Russian President Vladimir Putin and Israeli Prime Minister Benjamin Netanyahu will meet soon in Moscow to discuss regional security and trade.

At a joint news conference Wednesday with Israeli President Reuven Rivlin before their meeting in Moscow, Putin announced his plans for the Netanyahu meeting, the Times of Israel reported.


Israeli officials confirmed that a sit-down between the two leaders will happen soon, but did not offer specific dates.

Citing Russian media, the Times of Israel reported Putin saying the two countries “have a large number of questions to discuss linked with the development of bilateral trade and economic relations and questions of the region’s security.”

On Monday, Putin made the surprise announcement that he plans to pull most of his forces out of Syria, which has been entangled in a civil war for five years. The next day, en route to Russia for a two-day trip, Rivlin told the Israeli media that “there is a need for coordination” with Russia on the Syria situation to ensure that Russia’s withdrawal does not result in strengthening Hezbollah and its backer Iran, both sworn enemies of Israel.

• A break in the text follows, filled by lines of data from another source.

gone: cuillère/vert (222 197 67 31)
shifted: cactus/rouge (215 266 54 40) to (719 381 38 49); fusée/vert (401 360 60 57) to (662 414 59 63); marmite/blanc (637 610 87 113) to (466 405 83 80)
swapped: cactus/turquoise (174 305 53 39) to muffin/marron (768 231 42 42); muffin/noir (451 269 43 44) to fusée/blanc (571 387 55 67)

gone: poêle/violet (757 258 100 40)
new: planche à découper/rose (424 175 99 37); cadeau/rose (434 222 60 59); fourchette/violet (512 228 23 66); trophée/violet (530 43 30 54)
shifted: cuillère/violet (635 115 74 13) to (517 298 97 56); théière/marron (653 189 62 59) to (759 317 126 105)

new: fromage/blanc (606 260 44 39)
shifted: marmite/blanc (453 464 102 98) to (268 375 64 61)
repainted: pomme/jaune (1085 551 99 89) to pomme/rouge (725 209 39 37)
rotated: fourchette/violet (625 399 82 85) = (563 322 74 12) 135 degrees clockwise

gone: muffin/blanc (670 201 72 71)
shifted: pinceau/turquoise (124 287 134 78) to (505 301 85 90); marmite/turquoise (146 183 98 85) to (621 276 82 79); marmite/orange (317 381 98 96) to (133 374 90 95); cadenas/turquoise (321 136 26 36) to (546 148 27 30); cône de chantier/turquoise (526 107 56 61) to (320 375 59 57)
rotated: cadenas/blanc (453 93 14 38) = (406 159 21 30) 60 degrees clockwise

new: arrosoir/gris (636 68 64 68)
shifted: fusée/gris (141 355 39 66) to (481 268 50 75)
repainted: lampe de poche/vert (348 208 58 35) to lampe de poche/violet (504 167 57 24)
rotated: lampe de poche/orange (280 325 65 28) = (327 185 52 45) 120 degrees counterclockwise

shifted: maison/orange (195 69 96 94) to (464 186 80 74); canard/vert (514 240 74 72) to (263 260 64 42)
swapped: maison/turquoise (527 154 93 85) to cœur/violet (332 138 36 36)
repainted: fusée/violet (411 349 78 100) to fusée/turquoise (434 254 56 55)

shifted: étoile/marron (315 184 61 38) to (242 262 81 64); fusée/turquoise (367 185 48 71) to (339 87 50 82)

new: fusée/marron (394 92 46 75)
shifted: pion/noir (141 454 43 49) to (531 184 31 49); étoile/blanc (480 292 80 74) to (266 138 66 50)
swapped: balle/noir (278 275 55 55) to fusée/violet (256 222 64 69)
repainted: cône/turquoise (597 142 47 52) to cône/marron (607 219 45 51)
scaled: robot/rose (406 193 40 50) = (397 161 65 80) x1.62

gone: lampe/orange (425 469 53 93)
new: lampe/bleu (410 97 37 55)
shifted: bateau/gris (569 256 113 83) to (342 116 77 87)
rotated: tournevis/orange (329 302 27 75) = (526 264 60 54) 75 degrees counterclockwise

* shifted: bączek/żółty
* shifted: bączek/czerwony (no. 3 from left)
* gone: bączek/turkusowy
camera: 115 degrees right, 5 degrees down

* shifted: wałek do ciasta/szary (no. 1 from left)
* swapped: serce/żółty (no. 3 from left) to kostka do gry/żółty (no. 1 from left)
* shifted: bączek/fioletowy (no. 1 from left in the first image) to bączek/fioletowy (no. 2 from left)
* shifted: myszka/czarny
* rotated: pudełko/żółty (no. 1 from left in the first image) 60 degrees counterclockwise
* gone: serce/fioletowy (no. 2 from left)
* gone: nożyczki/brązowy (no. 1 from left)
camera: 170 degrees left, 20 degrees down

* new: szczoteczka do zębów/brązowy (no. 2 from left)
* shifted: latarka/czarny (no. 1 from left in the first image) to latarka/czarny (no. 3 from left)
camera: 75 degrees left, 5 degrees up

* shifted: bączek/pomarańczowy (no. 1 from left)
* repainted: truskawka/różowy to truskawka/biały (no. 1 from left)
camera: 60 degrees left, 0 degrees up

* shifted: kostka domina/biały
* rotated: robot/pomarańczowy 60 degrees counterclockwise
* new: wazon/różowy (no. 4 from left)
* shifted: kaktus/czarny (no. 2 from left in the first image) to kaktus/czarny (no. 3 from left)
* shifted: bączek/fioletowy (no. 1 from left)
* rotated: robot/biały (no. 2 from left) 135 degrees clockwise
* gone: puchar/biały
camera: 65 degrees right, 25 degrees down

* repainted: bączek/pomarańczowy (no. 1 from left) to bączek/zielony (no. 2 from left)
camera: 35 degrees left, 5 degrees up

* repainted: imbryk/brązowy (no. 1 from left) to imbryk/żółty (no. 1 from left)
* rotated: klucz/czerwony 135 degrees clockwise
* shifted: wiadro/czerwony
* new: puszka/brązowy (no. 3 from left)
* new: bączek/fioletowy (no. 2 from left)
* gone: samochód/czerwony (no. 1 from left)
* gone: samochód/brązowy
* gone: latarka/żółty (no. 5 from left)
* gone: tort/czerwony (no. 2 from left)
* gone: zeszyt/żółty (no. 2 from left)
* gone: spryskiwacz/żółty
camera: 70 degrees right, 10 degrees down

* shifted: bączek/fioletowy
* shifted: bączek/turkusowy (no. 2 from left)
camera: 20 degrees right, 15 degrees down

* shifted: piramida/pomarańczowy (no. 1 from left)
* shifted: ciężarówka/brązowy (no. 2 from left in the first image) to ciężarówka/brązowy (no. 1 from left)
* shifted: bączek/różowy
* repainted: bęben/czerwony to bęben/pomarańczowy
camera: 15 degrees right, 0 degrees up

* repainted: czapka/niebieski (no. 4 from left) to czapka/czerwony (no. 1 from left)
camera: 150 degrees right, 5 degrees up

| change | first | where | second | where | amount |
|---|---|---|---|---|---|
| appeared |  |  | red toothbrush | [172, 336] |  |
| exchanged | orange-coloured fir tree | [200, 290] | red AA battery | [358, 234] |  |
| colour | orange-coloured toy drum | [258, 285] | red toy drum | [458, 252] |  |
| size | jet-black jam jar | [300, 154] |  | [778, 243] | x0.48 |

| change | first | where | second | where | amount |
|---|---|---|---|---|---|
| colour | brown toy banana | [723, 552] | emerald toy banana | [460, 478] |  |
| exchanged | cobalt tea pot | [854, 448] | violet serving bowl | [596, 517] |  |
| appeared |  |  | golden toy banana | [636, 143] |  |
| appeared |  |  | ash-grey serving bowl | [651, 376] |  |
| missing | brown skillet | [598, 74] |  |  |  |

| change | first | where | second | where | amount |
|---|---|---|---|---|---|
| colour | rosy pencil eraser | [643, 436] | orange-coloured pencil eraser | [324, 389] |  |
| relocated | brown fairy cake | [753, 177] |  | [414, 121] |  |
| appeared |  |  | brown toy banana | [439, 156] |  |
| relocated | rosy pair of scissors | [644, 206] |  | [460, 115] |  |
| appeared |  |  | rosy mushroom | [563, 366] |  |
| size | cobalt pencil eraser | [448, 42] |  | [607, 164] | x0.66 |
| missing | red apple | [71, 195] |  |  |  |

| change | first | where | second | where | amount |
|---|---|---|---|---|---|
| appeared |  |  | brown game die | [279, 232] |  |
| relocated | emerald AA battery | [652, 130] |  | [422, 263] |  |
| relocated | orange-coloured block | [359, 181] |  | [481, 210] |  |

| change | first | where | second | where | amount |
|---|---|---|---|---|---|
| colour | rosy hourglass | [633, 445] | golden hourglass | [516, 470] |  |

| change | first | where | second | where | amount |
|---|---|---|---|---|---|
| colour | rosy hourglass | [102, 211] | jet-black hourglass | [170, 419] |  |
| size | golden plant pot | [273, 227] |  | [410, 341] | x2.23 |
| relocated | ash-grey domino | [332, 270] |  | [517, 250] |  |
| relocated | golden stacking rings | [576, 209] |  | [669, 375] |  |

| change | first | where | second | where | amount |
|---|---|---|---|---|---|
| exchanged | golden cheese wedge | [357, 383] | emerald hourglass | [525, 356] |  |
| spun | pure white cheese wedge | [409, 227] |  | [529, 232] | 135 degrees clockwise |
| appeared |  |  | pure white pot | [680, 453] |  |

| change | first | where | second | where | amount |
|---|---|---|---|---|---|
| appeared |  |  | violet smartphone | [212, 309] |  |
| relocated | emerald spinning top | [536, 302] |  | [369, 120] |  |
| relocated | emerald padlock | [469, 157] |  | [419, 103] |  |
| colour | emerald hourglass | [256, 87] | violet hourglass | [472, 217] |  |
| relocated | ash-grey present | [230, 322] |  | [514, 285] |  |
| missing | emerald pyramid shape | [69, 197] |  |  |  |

“Everyone understands that Islamic State is a danger to the entire world, but the Shiite fundamentalist Islam of Iran is for us no less a threat,” Rivlin said before the trip, according to The Jerusalem Post.

An unidentified senior Israeli official told the Post on Tuesday, “This is not a zero-sum game. Russia has interests similar to ours. They also do not want to see a strong Iran that will spread terror on Russia’s southern border. The Russians also understand that it will not be good if Hezbollah remains and becomes established in Syria.”

In his joint news conference with Rivlin, Putin said, “The ties between our countries are based on friendship and mutual understanding,” noting that Israel has a significant population of Russian emigres and tourism between the two countries is on the rise.

Rivlin said the Jews would always remember Russia’s key role in World War II, noting that “many Holocaust survivors all over the world remember being liberated by the Red Army.”